Stadtkyll. "Andere sammeln Plüschtiere und Briefmarken", erklärt der 63-jährige Johann Leuther, "mein Ehrgeiz ist es, bei möglichst vielen Inselläufen zu starten." Aber damit nicht genug: Auch Länderläufe und Städte-Marathons stehen auf dem Programm des Hobby-Sportlers. Damit steht Leuther nicht alleine: Eine eigenständige Szene von Läufern sei in den vergangenen Jahren entstanden, innerhalb derer eine, wenn auch nicht bitter ernst gemeinte Konkurrenz herrsche, erzählt Leuther. "Im Internet wird eine Rangliste geführt - die Läufe werden dort akribisch aufgezählt."
Sammel Leidenschaft


Unter der Rubrik "Inselläufe" steht der Stadtkyller aktuell auf Platz vier der Deutschen, die die meisten Inseln belaufen haben. "Insgesamt sind es nun 51 - doch es werden garantiert mehr", sagt Leuther lachen. Im Augenblick bereitet er sich darauf vor, noch im Januar Lanzarote, Madeira und Gran Canaria im Laufschritt zu umrunden. Bei der Anzahl der Länderläufe belegt er einen unglaublichen dritten Platz. Darunter finden sich Staaten, die sehr selten das Reiseziel Normalsterblicher sind: Vietnam, Haiti, die Vereinigten Arabischen Emirate und Oman stehen auf der Liste - sogar in der Antarktis ist Leuther schon gelaufen.

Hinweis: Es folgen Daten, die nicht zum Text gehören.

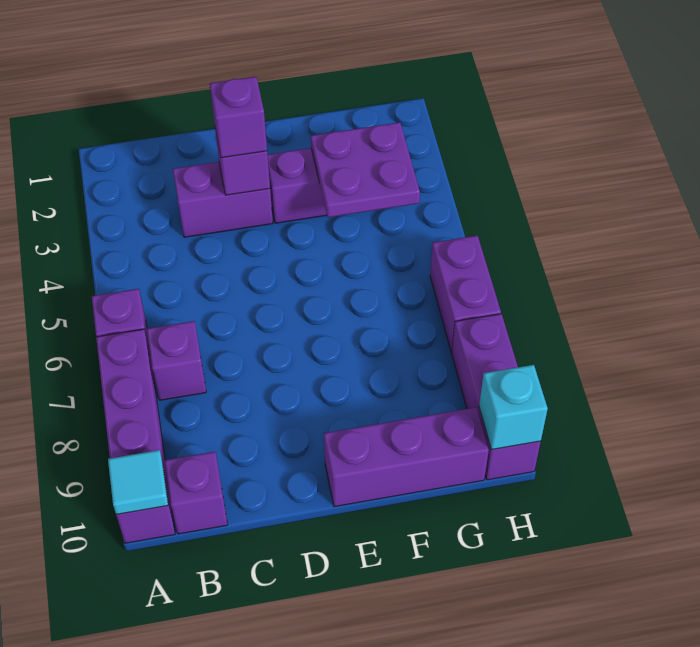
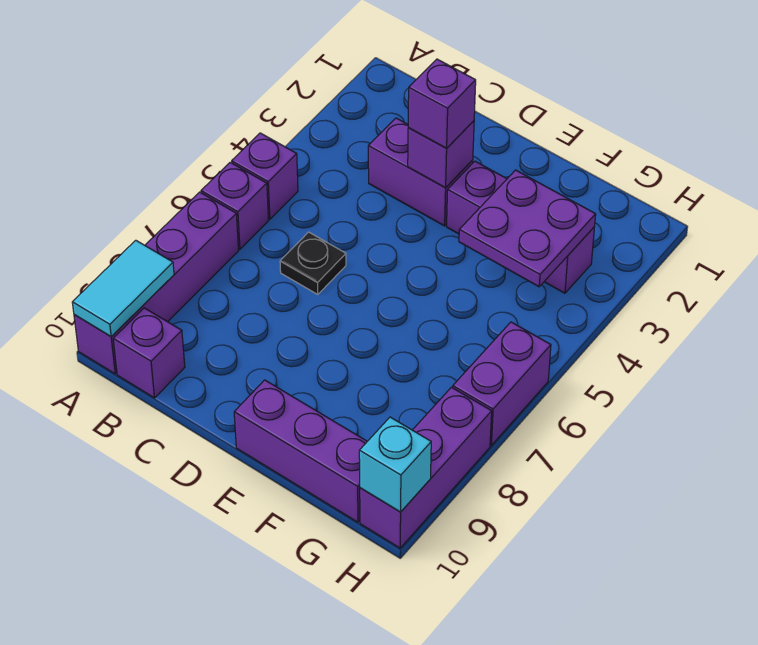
cyan 1x1 tile [108,450,168,514] -> cyan 1x2 tile [72,240,174,337]
purple 1x1 brick [147,321,206,400] -> purple 1x1 brick moved to [232,133,298,219]
none -> black 1x1 plate [280,232,346,295]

Insgesamt hat Johann Leuther seine Laufschuhe in 74 verschiedenen Ländern auf allen Kontinenten angezogen. Auf die Frage, wie der im Straßenbau beschäftigte sein Hobby zeitlich und vor allem finanziell meistert, gibt es eine einfache Antwort: "Ich habe sonst keine großen Bedürfnisse und lege jeden Cent für meine Reisen zur Seite." In seinem Beruf müsse er viele Überstunden leisten, die auf einem Zeitkonto gutgeschrieben werden.

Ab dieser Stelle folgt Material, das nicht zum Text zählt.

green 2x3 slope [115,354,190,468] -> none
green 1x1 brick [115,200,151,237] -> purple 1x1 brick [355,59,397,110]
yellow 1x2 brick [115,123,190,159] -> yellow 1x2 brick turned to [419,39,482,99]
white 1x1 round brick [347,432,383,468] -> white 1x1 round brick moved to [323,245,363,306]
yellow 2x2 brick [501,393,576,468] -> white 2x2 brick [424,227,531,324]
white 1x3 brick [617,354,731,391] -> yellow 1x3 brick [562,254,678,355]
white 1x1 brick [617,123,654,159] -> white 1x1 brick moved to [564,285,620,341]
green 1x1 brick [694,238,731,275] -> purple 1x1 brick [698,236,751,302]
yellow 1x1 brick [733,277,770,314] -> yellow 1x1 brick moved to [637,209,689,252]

"Auch ein verlängertes Wochenende lässt sich zu einem Lauf nutzen", sagt der 63-Jährige. Oft ergäben sich daraus paradoxe Situationen: "Da stehe ich sonntags nach dem Marathon in New York und muss mich beeilen, den Flieger zu erwischen, weil ich am folgenden Tag irgendwo auf der B 51 den Straßenbelag ausbessere", sagt Leuther. Doch meistens nimmt er sich genug Zeit, Land und Leute kennenzulernen: "Doch in New York bin ich bereits fünf mal gelaufen, in London und Tokio etwa sechsmal gestartet - das ist nichts Besonderes mehr."

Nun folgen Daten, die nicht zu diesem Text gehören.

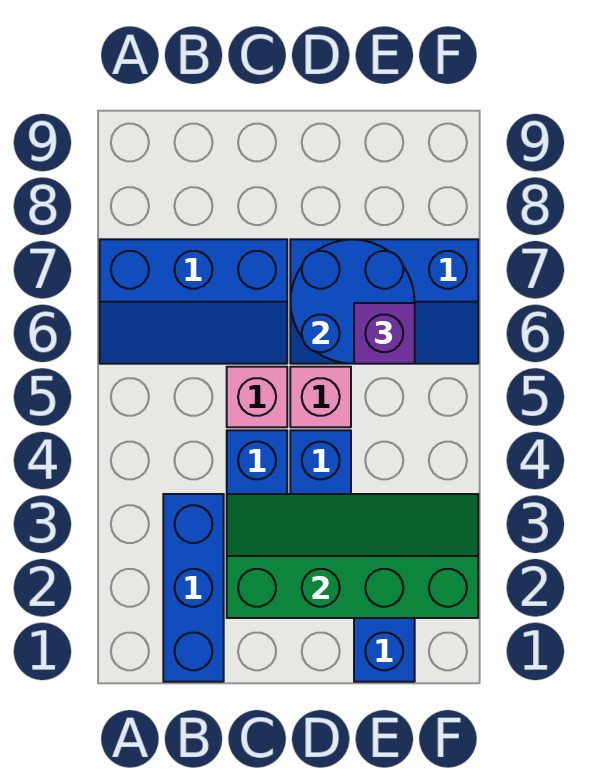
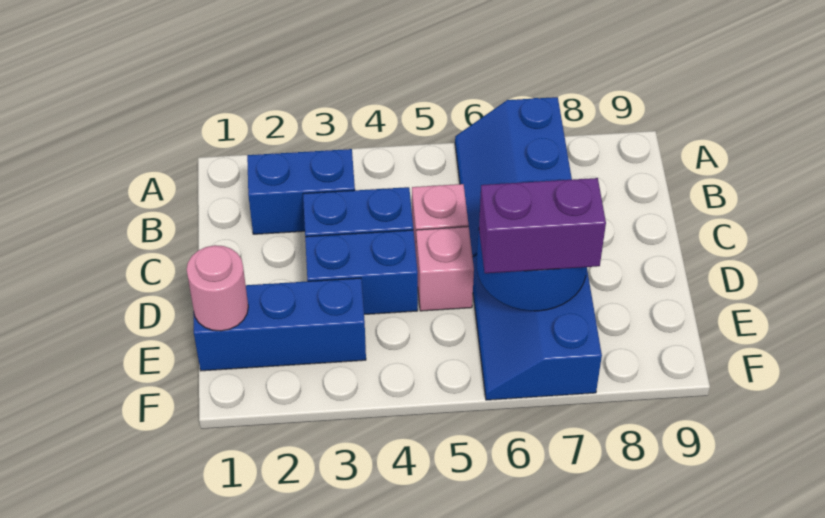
blue 1x3 brick [163,494,224,682] -> blue 1x2 brick [247,149,355,234]
green 2x4 slope [227,494,478,618] -> none
none -> pink 1x1 round brick [187,245,248,331]
purple 1x1 brick [354,303,415,364] -> purple 1x2 brick [479,178,606,273]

Die Ursprünge seiner Reiseleidenschaft liegen seiner Meinung nach in der Schulzeit: "Wenn die Weltkarte an der Tafel hing, war ich fasziniert von den Farben und Formen der Kontinente. Schon damals war es mein Ziel, die ganze Welt zu bereisen." Seit 1988 ist der Weltenbummler, der seit 23 Jahren bei der Laufgemeinschaft Pronsfeld-Lünebach aktiv ist, ungezählte Male um den Globus gereist. Auch in diesem Jahr stehen einige exotische Ziele auf dem Programm. Doch in diesem Sommer will Leuther zu Hause bleiben: "Mein Ziel ist es, Deutschland von Süden nach Norden zu durchwandern."